You could let Telephone implement Comparable and if the counrycodes are equal you could calculate your price into the comparison. If you sort your list then, you will have it sorted by contrycode first and then by price.

You can then iterate over your Telephone colection and keep the contrycode for each interation. The last element of a countrycode you iterated over will be the one with the highest price. This way you can do the country code comparison and price comparison in one step.

 public int compareTo(Telephone d){
    int cc1 = this.getCountryCode();
    int cc2 = d.getCountryCode();

    if(cc1 == cc2){
      double price1 = this.getPrice();
      double price2 = d.getPrice();          
      if(price1 < price2)
         return -1;
      if(price1 > price2)
         return 1;
      return 0;
    }

    return cc1 - cc2;    
 }

Answer 2

You can do this without doing any sorting up-front, so your only costs will be one iteration through the collection and the insertion time for a hash map.

Collection<Telephone> list = ...;

Map<Integer, Double> maximumPrices = new HashMap<Integer, Double>();

for(Telephone telephone : list) {
    Double checkPrice = maximumPrices.get(telephone.getCountryCode());
    if(checkPrice == null || checkPrice < telephone.getPrice()) {
        maximumPrices.put(telephone.getCountryCode(), telephone.getPrice());
    }
}

I'll leave adding support for recording minimum prices as an exercise for you.

Answer 3

I think the best implementation depends on what you are after.
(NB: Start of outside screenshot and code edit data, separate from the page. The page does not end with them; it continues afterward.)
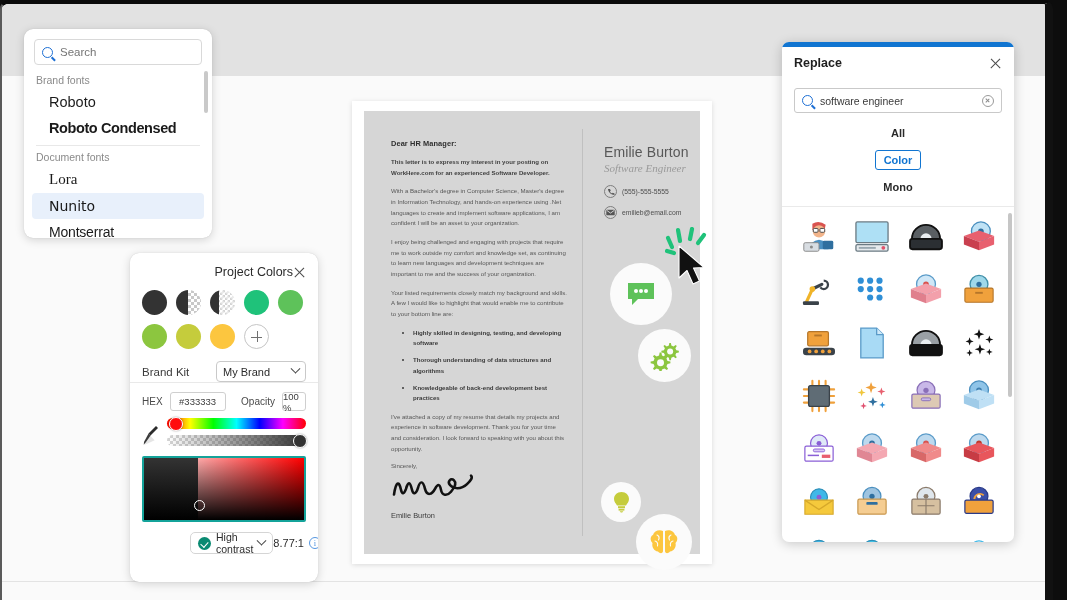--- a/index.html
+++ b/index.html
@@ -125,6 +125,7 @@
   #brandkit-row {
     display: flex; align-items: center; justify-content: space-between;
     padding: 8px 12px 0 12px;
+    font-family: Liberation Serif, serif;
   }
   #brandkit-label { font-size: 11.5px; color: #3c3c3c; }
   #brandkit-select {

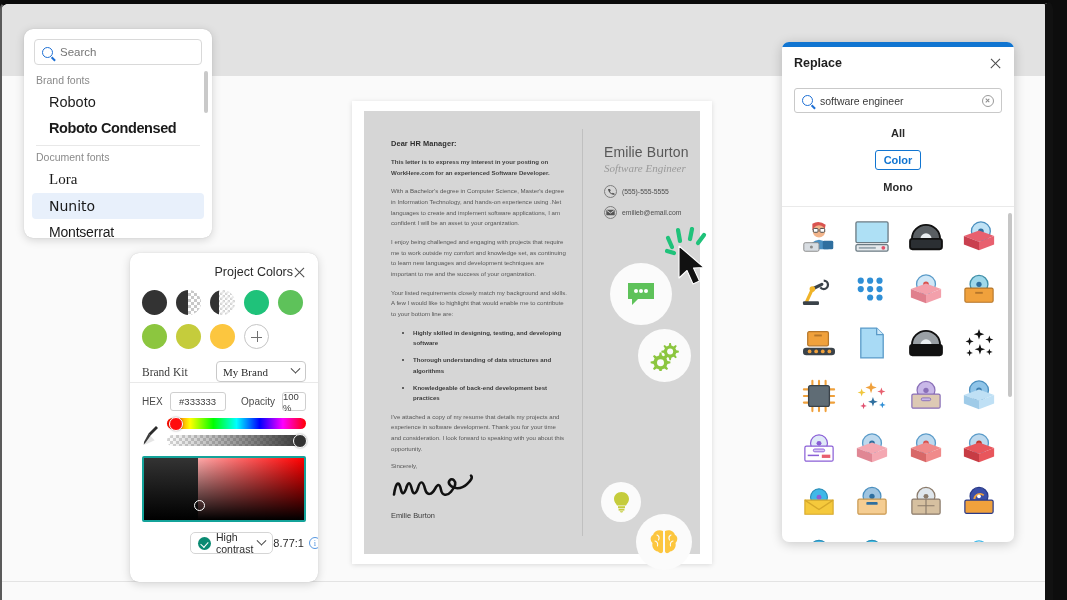--- a/index.html
+++ b/index.html
@@ -392,6 +392,7 @@
       </div>
     </div>
 
+    <a id="addcolors-link" href="#">Add colors to your Brand Kit</a>
 
     <div id="pc-divider"></div>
a)If you have a more or less static set of phones which is called often, you should try to set the min,max when adding a new telefone.

b) If you are adding telefons frequently you should get the min max only if you require it.

for a) You could use HashMap where key is country code.

 HashMap<Integer,ArrayList<float>> telefonMap = new HashMap<Integer,ArrayList<float>();
 addtelephone(int coutrycode, float price ){
  if (telefonMap.contains(countrycode){
     telefonMap.get(contrycode).add(price);
     // if you have frequent min max requests add, else skip the next line
     Collections.sort(telefonMap.get(countrycode));
  }
  else {
     ArrayList<Float> tempList = new ArrayList<Float>();
     priceList.add(price);
     telefonMap.put(contrycode,tempList);
 }
}

now you can get the min max element by calling

telephoneMap.get(countrycode).get(0 or telephoneMap.get(countrycode).size()-1)

If you haven't sorted the array while adding the phone than you just call the array here and sort it

Answer 4

If I were you I would do with maps as below.

// Mapping of counties and lis of prices
Map<String, List<Double>> telephones = new HashMap<String, List<Double>>();

//Searching for country code 0.1
List<Double> prices = telephones.get("0.1");

//Finding Max and Min
Double maximum = Collections.max(prices);
Double minimum = Collections.min(prices);